The opening of John’s gospel confirms this intimate connection between God and Jesus. John’s prologue says, “No one has ever seen God, it is God the only Son, who is close to the Father’s heart.” Or, translated from the Greek, close to the Father’s breast or bosom.
And the second thing I see in my mind’s eye is how Jesus loves me. He loves me like Abba/Amma God, like a grandmother. Jesus loves me like that, and you like that, and you and you. As Abba/Amma God has loved me, so I have loved you.
Jesus goes on to say in today’s gospel: This is my commandment: that you love one another as I have loved you. Commandment can be a scary word, all those “thou shalt nots.” But all the word command means is to say with authority, with confidence. Jesus says with full confidence, love one another as I have loved you. You are my friends if you do what I command you. Love one another.
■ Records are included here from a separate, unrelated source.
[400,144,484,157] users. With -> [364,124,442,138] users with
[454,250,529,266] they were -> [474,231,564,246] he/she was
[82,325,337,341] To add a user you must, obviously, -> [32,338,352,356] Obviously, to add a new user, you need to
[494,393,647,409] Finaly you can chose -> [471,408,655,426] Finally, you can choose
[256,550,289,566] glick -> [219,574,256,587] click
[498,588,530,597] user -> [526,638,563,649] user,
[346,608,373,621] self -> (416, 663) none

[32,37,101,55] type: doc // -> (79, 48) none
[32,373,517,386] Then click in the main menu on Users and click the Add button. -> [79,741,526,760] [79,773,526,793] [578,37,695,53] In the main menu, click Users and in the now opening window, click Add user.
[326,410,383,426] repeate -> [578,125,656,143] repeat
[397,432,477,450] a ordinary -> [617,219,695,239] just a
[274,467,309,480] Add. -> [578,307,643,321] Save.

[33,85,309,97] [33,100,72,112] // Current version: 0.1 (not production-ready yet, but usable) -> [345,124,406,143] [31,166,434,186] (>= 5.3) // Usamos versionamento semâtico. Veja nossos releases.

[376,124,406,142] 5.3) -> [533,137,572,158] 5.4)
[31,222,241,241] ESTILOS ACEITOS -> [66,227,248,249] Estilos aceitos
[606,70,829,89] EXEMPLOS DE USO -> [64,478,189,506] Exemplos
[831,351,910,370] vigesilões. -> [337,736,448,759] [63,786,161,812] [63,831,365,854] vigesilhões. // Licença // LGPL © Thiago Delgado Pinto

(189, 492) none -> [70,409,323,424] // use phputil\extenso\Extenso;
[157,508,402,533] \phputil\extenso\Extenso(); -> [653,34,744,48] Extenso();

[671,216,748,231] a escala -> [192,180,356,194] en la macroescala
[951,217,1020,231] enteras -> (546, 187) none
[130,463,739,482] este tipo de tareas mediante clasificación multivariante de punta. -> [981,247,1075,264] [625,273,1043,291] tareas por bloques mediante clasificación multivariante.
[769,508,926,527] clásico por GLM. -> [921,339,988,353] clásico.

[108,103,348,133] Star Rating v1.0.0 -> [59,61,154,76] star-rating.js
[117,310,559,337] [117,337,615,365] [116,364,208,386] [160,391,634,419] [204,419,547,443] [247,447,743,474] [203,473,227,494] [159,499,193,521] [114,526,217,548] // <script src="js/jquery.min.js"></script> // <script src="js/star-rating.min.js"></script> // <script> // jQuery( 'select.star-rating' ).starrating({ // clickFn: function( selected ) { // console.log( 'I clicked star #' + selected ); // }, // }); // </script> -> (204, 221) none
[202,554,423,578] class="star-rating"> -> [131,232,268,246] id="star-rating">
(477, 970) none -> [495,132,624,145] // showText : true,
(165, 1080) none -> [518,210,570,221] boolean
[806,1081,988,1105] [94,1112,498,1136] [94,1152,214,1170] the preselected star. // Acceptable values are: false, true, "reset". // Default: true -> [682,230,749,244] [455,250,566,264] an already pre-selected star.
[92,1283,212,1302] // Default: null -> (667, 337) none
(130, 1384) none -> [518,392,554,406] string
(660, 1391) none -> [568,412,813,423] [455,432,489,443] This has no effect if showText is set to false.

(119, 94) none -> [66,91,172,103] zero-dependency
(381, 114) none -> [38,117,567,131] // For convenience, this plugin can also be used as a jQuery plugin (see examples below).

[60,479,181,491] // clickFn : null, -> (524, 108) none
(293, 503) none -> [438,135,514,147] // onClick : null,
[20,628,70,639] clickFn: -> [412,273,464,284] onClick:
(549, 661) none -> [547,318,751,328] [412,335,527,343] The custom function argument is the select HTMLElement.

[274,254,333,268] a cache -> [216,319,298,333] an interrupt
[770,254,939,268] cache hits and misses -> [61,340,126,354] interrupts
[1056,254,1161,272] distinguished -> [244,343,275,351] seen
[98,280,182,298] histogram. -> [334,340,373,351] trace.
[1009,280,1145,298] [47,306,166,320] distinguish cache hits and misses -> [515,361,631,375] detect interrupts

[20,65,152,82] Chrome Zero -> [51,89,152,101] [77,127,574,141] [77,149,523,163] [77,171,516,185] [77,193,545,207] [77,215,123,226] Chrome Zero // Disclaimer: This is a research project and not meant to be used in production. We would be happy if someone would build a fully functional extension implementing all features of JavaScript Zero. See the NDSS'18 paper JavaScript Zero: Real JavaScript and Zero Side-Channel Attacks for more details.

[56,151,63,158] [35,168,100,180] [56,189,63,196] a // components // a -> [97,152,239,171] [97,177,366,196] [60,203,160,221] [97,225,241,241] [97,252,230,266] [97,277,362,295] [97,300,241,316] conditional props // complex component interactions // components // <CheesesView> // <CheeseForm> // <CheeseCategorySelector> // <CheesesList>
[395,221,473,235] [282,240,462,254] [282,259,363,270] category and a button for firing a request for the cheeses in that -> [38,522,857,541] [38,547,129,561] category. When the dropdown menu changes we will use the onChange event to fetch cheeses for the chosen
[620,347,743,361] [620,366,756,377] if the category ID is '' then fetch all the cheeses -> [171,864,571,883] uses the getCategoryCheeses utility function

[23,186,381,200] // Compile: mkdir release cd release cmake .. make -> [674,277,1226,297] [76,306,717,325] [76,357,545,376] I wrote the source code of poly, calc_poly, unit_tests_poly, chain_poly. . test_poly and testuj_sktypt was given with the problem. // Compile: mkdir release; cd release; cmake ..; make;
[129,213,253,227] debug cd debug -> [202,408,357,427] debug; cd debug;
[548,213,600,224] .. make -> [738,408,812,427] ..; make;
And the Epistle, First John, gives us further insight and instruction: God’s commandments are not burdensome. They are not difficult to carry out. For whatever is born of God conquers the world. Whatever is born of God conquers the world. And this is the victory that conquers the world, our faith. Here when we say the world, we are not talking about creation, which we do not want to conquer or dominate, but about the overculture. What Paul calls the powers and principalities, the spiritual forces of evil.
Whatever is born of God conquers the world. Love is born of God, connection, forgiveness, and courage. Our faith is the victory that conquers the world. Our love is bigger than the forces of evil.
You have tremendous power given to you by God, through Jesus the Christ and through the Spirit. It was not just Jesus who had this power. Jesus showed us how to access it. He understood that he and God were one. But this is true of you as well. You have full access to Abba/Amma God, to your grandmother God. You have the power to love, you have the power to bless, you have the power to change everything that needs changing. You have the power to conquer the world with your faith, not with manipulation and domination, but with love.